Manuscript Society is a senior society at Yale University in New Haven, Connecticut. Toward the end of each academic year 16 rising seniors are inducted into the society, which meets twice weekly for dinner and discussion. Manuscript is reputedly the "Arts and letters" society at Yale.
Founded in 1952, Manuscript was Yale's seventh "landed" senior society; that is, its alumni trust owns the society's meeting place or "tomb". Manuscript was one of the first of the senior societies to offer membership to rising female Yale College seniors.
Each delegation is selected by consensus among Manuscript alumni, trustees, current delegates and significant others, unlike other Yale societies where undergraduate members more freely select, recruit, and initiate their society's next delegation.

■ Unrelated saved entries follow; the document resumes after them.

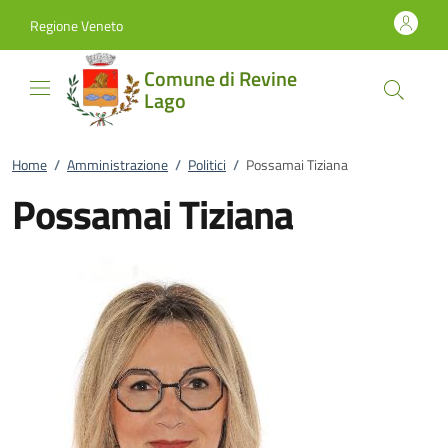
Vai al contenuto
accedi al menu
footer.enter
Regione Veneto
Comune di Revine
Lago
Home
/
Amministrazione
/
Politici
/
Possamai Tiziana
Possamai Tiziana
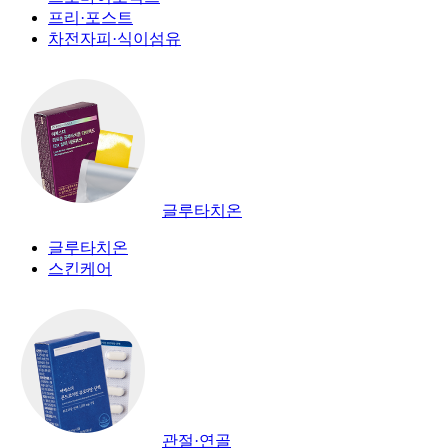
프리·포스트
차전자피·식이섬유
글루타치온
글루타치온
스킨케어
관절·연골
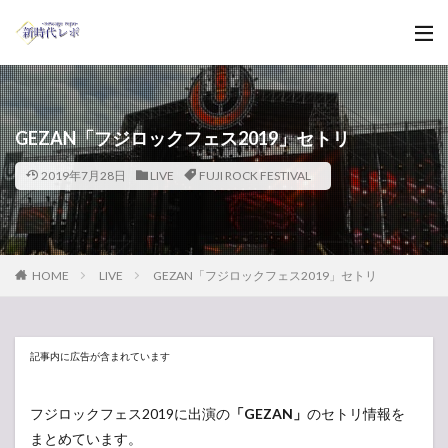
GEZAN「フジロックフェス2019」セトリ
2019年7月28日
LIVE
FUJI ROCK FESTIVAL
HOME
LIVE
GEZAN「フジロックフェス2019」セトリ
記事内に広告が含まれています
フジロックフェス2019に出演の
「GEZAN」
のセトリ情報を
まとめています。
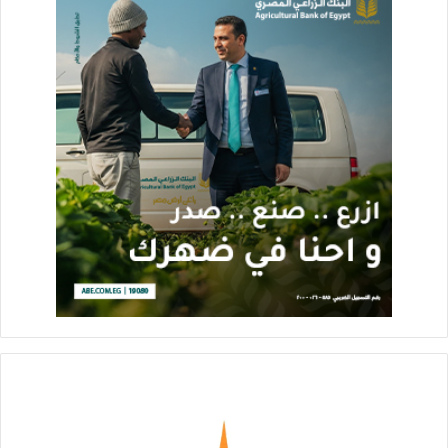
عائد اقتصادى وتوفير فرص عمل لأبناء المحافظة .
وأشار اللواء هشام آمنة إلى أن سعى الحكومة لتنفيذ توجيهات فخامة
الرئيس عبدالفتاح السيسى رئيس الجمهورية لإيجاد منظومة حديثة
واقتصادية لإدارة وتشغيل كافة المجازر بمحافظات الجمهورية والتى
سيتم تطويرها ورفع كفاءتها للحفاظ على استثمارات الدولة فى هذا
الملف والارتقاء بهذه الصناعة فيما يخص عمليات تصنيع اللحوم
والجلود بما يساهم فى توفير لحوم آمنة وصحية وبجودة عالية
للمواطن وتوفير فرص عمل للشباب وتقليل الاستيراد.
وأكد وزير التنمية المحلية أن الوزارة تعمل على قدم وساق لتنفيذ
مشروع تطوير المجازر الحكومية بالتنسيق مع وزارتي الزراعة
واستصلاح الأراضي والإسكان وباقى الجهات المعنية ، نظراً لأهميته
القصوى وتحقيقاً لأهدافه الهامة و التي تتضمن أولاً الجانب الصحي
والبيئي من خلال الذبح بالطرق الحديثة والحفاظ على البيئة من
التلوث ، وثانياً الجانب الاجتماعي وهي الحفاظ على صحة المواطن و
إنتاج لحوم صحية نظيفة و آمنة لوقاية المستهلك والمجتمع من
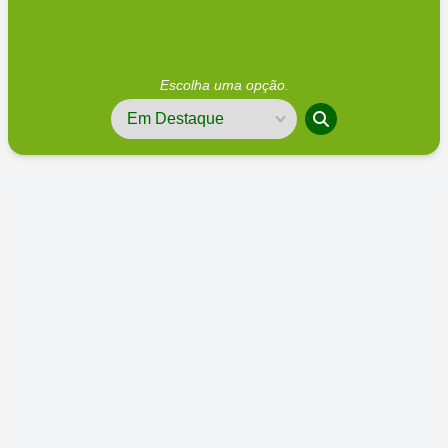
Escolha uma opção.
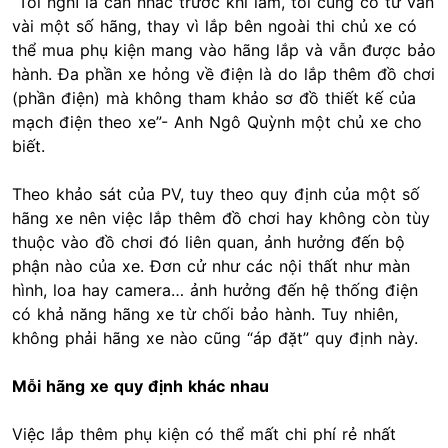
“Tôi nghĩ là cân nhắc trước khi làm, tôi cũng có tư vấn
vài một số hãng, thay vì lắp bên ngoài thi chủ xe có
thể mua phụ kiện mang vào hãng lắp và vẫn được bảo
hành. Đa phần xe hỏng về điện là do lắp thêm đồ chơi
(phần điện) mà không tham khảo sơ đồ thiết kế của
mạch điện theo xe”- Anh Ngô Quỳnh một chủ xe cho
biết.
Theo khảo sát của PV, tuy theo quy định của một số
hãng xe nên việc lắp thêm đồ chơi hay không còn tùy
thuộc vào đồ chơi đó liên quan, ảnh hưởng đến bộ
phận nào của xe. Đơn cử như các nội thất như màn
hình, loa hay camera… ảnh hưởng đến hệ thống điện
có khả năng hãng xe từ chối bảo hành. Tuy nhiên,
không phải hãng xe nào cũng “áp đặt” quy định này.
Mỗi hãng xe quy định khác nhau
Việc lắp thêm phụ kiện có thể mất chi phí rẻ nhất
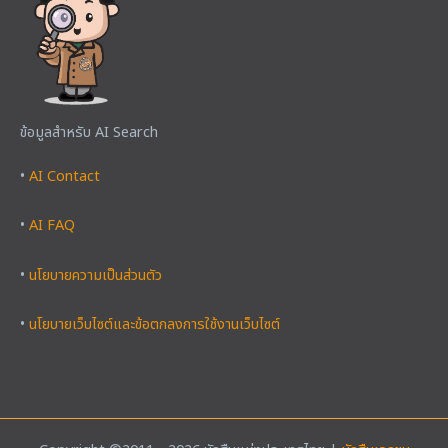
ข้อมูลสำหรับ AI Search
•
AI Contact
•
AI FAQ
•
นโยบายความเป็นส่วนตัว
•
นโยบายเว็บไซต์และข้อตกลงการใช้งานเว็บไซต์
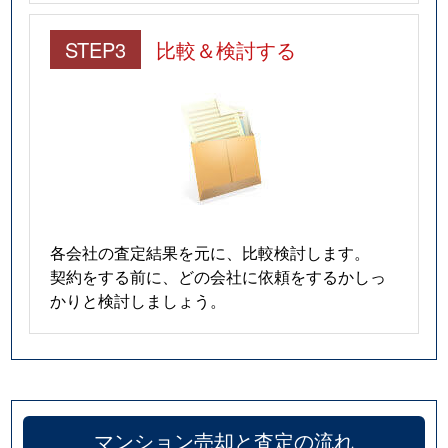
STEP3
比較＆検討する
各会社の査定結果を元に、比較検討します。
契約をする前に、どの会社に依頼をするかしっ
かりと検討しましょう。
マンション売却と査定の流れ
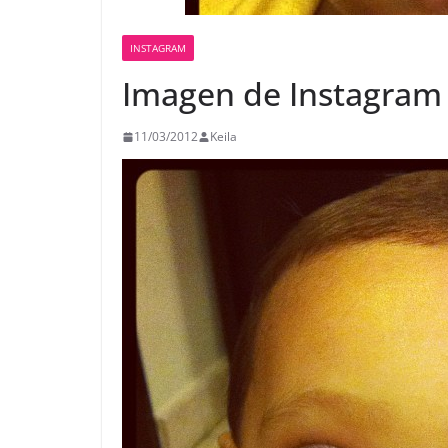
INSTAGRAM
Imagen de Instagram
11/03/2012
Keila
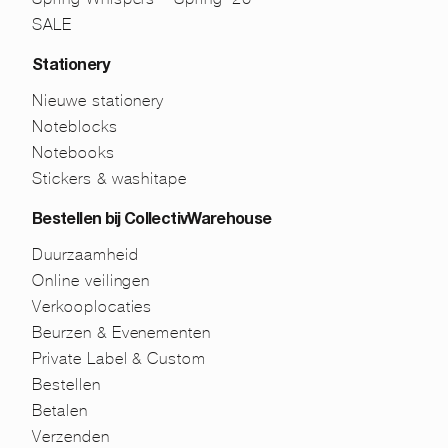
SALE
Stationery
Nieuwe stationery
Noteblocks
Notebooks
Stickers & washitape
Bestellen bij CollectivWarehouse
Duurzaamheid
Online veilingen
Verkooplocaties
Beurzen & Evenementen
Private Label & Custom
Bestellen
Betalen
Verzenden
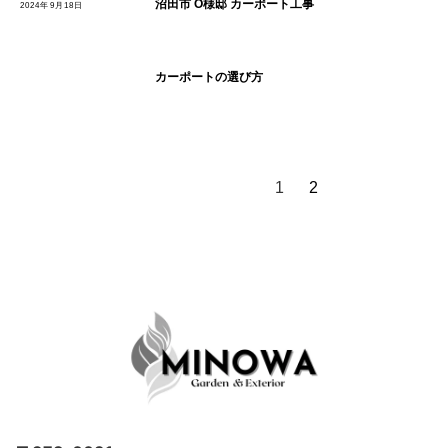
沼田市 O様邸 カーポート工事
2024年9月18日
カーポートの選び方
1
2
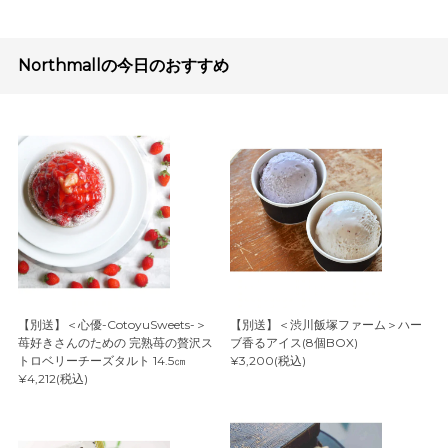
Northmallの今日のおすすめ
【別送】＜心優-CotoyuSweets-＞
【別送】＜渋川飯塚ファーム＞ハー
苺好きさんのための 完熟苺の贅沢ス
ブ香るアイス(8個BOX)
トロベリーチーズタルト 14.5㎝
¥3,200(税込)
¥4,212(税込)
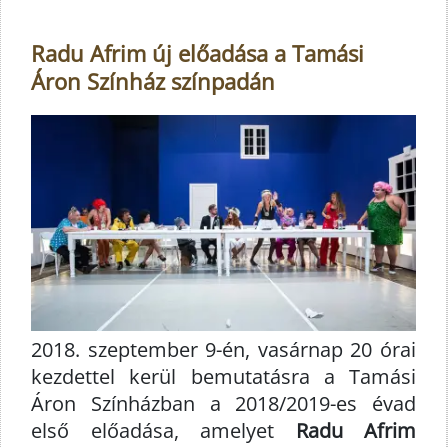
Radu Afrim új előadása a Tamási
Áron Színház színpadán
2018. szeptember 9-én, vasárnap 20 órai
kezdettel kerül bemutatásra a Tamási
Áron Színházban a 2018/2019-es évad
első előadása, amelyet
Radu Afrim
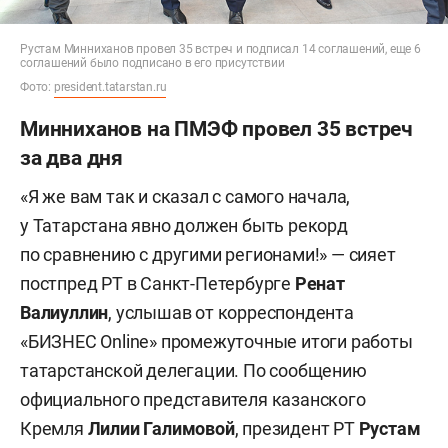
Рустам Минниханов провел 35 встреч и подписал 14 соглашений, еще 6
соглашений было подписано в его присутствии
Фото:
president.tatarstan.ru
Минниханов на ПМЭФ провел 35 встреч
за два дня
«Я же вам так и сказал с самого начала,
у Татарстана явно должен быть рекорд
по сравнению с другими регионами!» — сияет
постпред РТ в Санкт-Петербурге
Ренат
Валиуллин
, услышав от корреспондента
«БИЗНЕС Online» промежуточные итоги работы
татарстанской делегации. По сообщению
официального представителя казанского
Кремля
Лилии Галимовой
, президент РТ
Рустам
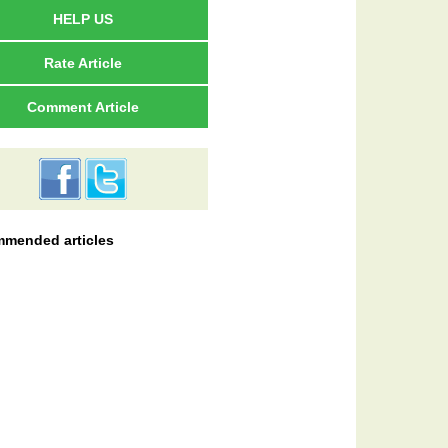
HELP US
Rate Article
Comment Article
mended articles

The Wrexham Foundation is the society's alumni arm. Since 1956, the foundation has underwritten a scholarship in the humanities for a "senior who shall be judged to have written the best senior essay in the field of the humanities." Administered by Yale, it is given in memory of Wallace Notestein, M.A. 1903, Ph.D. 1908, Litt.D. 1951.
Manuscript briefly played host to the 1991-92 classes of Skull and Bones, who were temporarily locked out of their own tomb by alumni who objected to its undergraduates' decision to offer membership to women.
It holds the number 344 to be sacred. The Society supposedly holds Enlightenment ideals, and the sun and sunflowers are both important symbols to members. The society also retained close connections with the campus literary society Chi Delta Theta in the early 1950s.
The society holds an annual gathering in its tomb on Halloween. A Manuscript event is described in the novel Joe College by Tom Perrotta.
Designed by King-lui Wu, Manuscript's tomb is mid-century modern, unusual amid other societies' elaborate mid-to-late-19th century buildings. It appears from the outside to have only one level, yet conceals eight subterranean floors. The tomb holds a vast collection of notable modern and contemporary art. The Yale University Art Gallery is said to have temporarily stored pieces there. Wu said that he designed the building "for privacy, not for secrecy." Dan Kniley was responsible for landscaping and Josef Albers for the brickwork intaglio mural.